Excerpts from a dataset
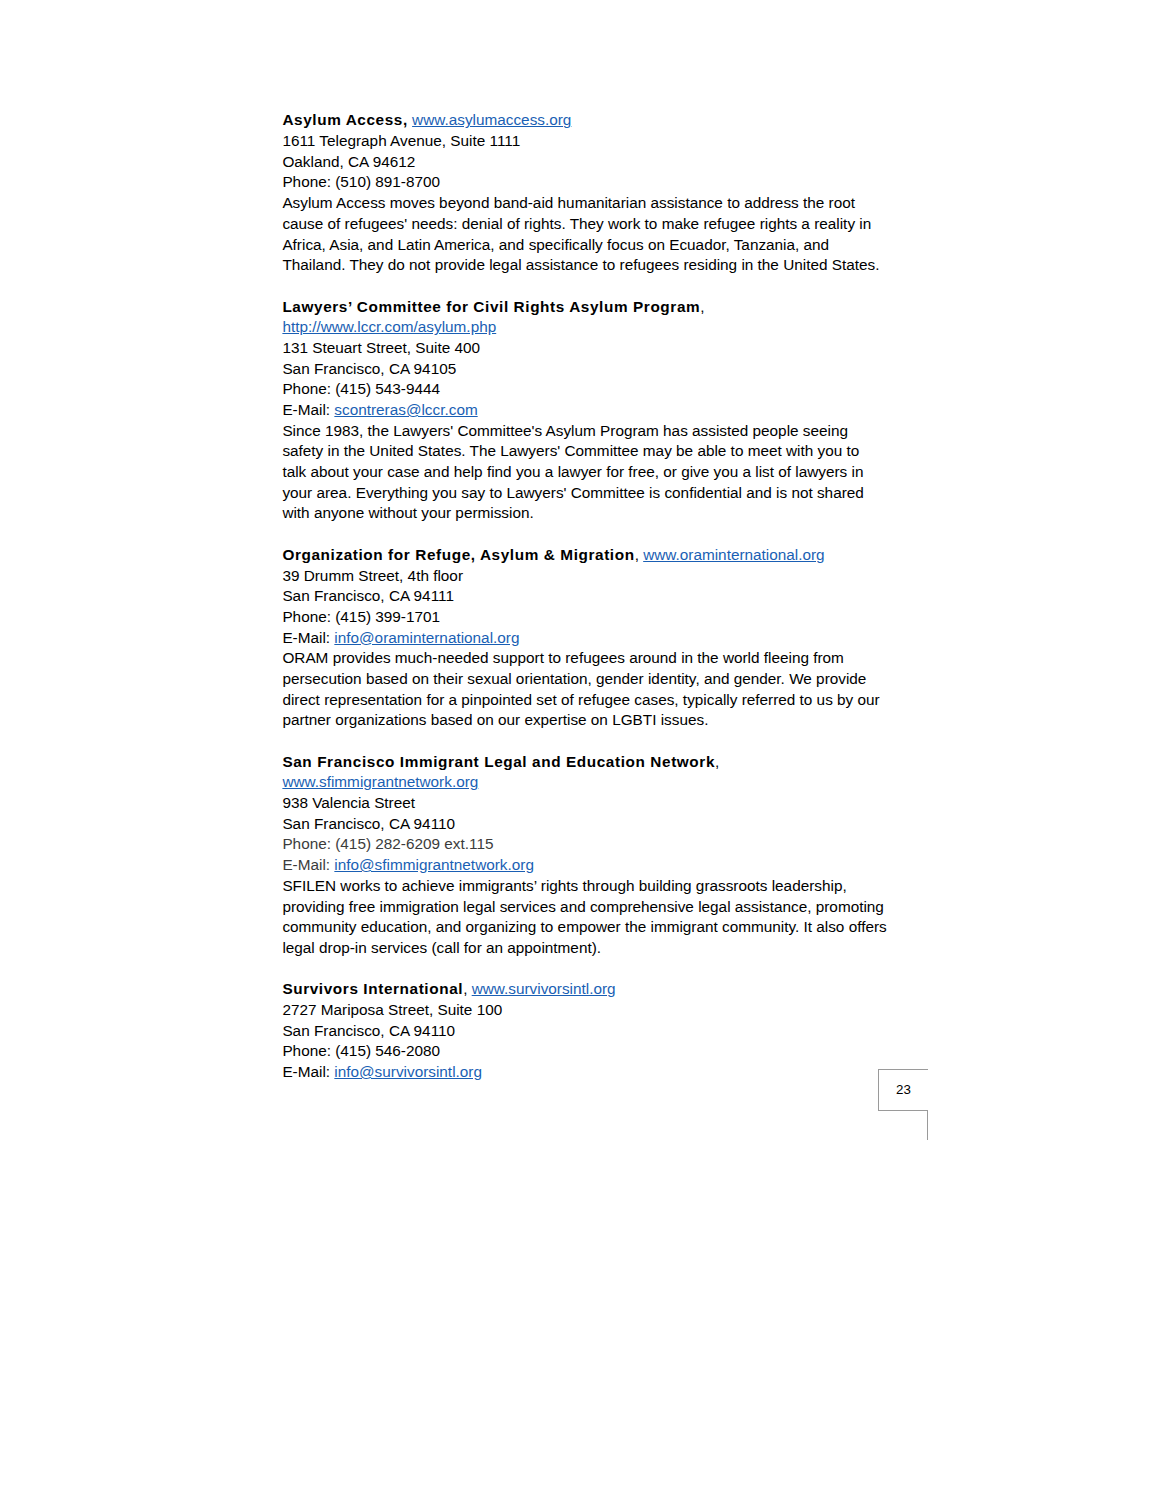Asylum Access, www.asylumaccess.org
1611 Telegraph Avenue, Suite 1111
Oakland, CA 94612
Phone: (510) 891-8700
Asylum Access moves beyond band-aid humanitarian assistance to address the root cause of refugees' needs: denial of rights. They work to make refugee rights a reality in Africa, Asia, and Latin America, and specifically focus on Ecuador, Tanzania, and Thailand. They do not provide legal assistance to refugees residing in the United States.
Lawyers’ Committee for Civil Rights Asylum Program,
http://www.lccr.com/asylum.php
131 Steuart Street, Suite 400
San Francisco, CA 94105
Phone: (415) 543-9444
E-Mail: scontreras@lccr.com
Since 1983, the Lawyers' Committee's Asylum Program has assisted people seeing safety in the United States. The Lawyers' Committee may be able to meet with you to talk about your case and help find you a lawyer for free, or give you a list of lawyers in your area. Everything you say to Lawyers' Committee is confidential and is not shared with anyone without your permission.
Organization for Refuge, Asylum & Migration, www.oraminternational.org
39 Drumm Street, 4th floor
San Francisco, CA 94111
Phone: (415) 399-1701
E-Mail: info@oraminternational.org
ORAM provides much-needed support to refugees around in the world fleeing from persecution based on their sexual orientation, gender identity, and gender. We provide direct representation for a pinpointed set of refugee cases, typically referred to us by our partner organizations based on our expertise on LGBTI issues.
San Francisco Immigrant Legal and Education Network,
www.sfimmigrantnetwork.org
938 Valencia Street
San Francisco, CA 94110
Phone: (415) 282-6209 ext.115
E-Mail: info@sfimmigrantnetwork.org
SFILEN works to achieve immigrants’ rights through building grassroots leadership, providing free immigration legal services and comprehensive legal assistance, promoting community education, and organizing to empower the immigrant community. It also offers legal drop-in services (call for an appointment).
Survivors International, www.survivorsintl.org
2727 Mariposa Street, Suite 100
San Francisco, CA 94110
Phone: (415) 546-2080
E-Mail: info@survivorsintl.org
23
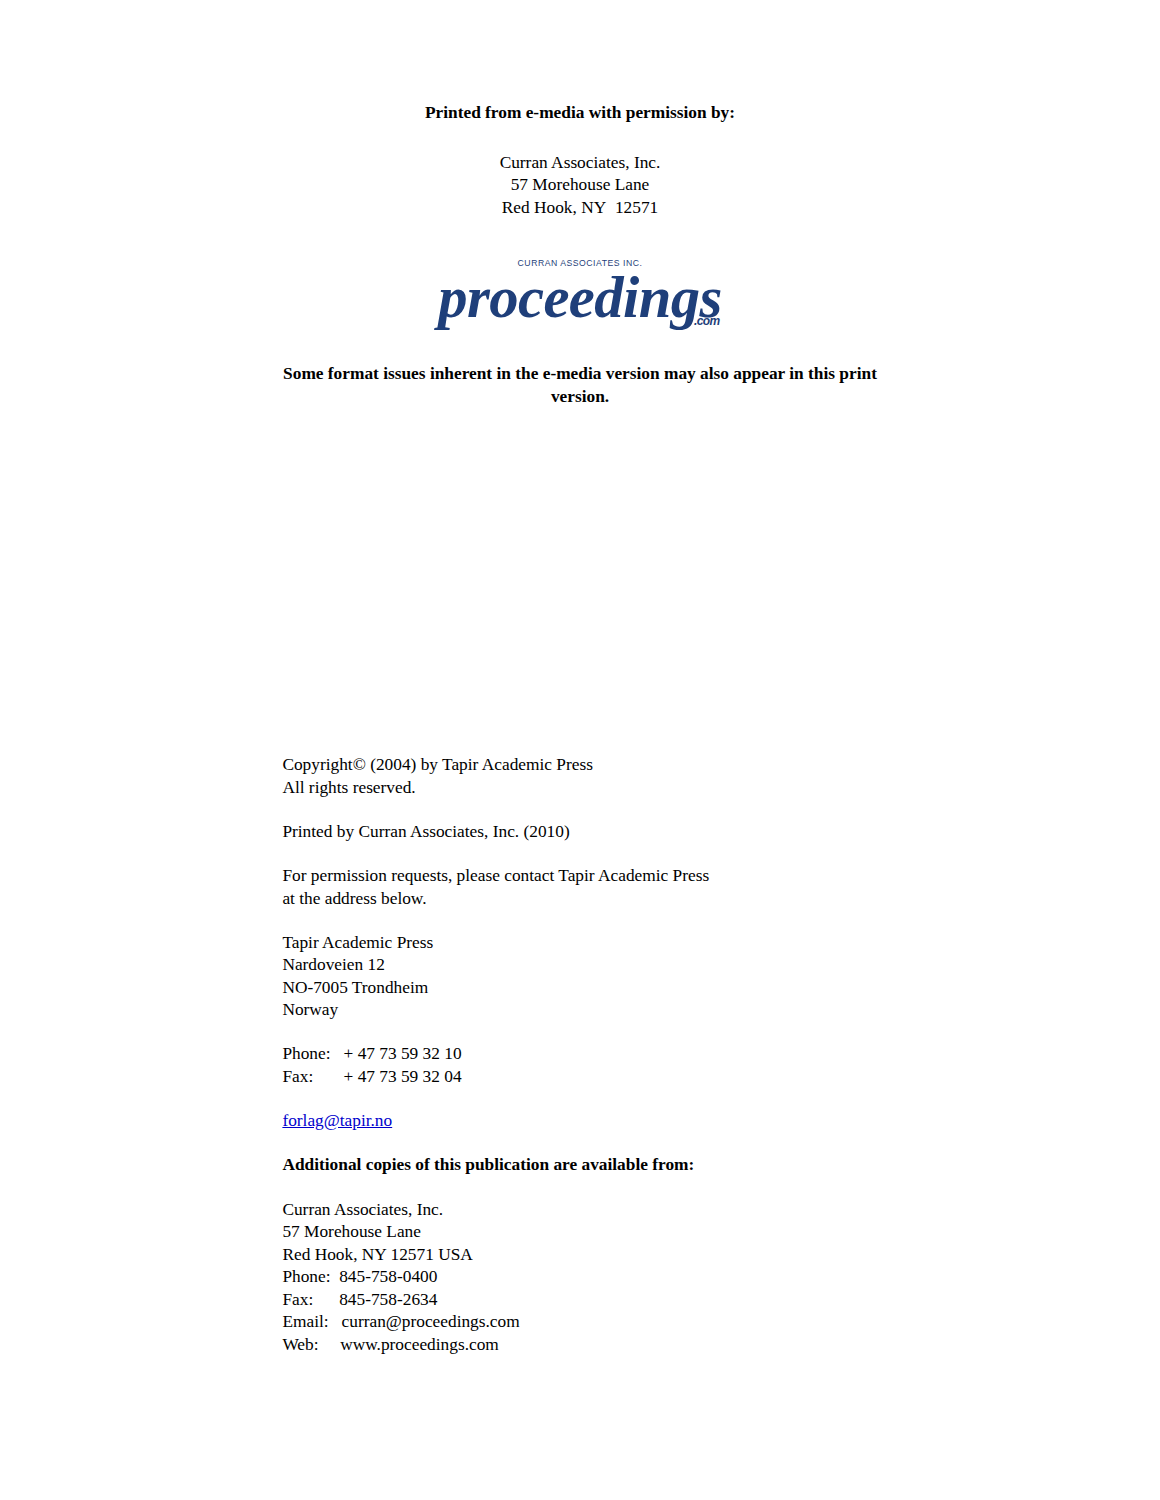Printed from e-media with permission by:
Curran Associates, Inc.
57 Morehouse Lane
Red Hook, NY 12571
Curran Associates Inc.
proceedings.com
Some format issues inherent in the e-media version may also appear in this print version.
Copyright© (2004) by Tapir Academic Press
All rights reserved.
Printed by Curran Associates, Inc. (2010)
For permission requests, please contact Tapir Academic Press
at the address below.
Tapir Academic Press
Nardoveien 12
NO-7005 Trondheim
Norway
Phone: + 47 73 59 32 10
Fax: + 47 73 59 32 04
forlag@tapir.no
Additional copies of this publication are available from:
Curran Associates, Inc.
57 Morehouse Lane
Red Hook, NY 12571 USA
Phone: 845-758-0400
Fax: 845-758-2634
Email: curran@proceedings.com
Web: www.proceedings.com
---
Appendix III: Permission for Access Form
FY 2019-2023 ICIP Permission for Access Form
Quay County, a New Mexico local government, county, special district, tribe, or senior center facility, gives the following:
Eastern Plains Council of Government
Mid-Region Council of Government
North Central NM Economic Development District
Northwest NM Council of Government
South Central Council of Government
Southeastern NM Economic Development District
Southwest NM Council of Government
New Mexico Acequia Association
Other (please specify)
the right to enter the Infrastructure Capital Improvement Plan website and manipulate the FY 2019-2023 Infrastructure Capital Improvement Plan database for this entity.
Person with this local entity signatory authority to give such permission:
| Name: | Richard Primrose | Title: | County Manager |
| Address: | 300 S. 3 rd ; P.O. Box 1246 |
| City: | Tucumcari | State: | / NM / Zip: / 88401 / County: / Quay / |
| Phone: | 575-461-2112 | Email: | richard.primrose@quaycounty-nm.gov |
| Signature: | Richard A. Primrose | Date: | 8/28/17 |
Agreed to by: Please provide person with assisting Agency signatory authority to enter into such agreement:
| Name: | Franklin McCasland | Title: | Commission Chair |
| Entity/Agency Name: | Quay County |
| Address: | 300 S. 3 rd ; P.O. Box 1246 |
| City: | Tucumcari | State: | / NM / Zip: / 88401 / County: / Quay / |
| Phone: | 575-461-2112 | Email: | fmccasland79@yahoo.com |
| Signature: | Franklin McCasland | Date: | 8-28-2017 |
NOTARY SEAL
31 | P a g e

(TASK TO CARRY OUT)
Among the lines of the data, which ones contain the word "Academic"? Show them.

(RESPONSE TO THE TASK)
Copyright© (2004) by Tapir Academic Press
For permission requests, please contact Tapir Academic Press
Tapir Academic Press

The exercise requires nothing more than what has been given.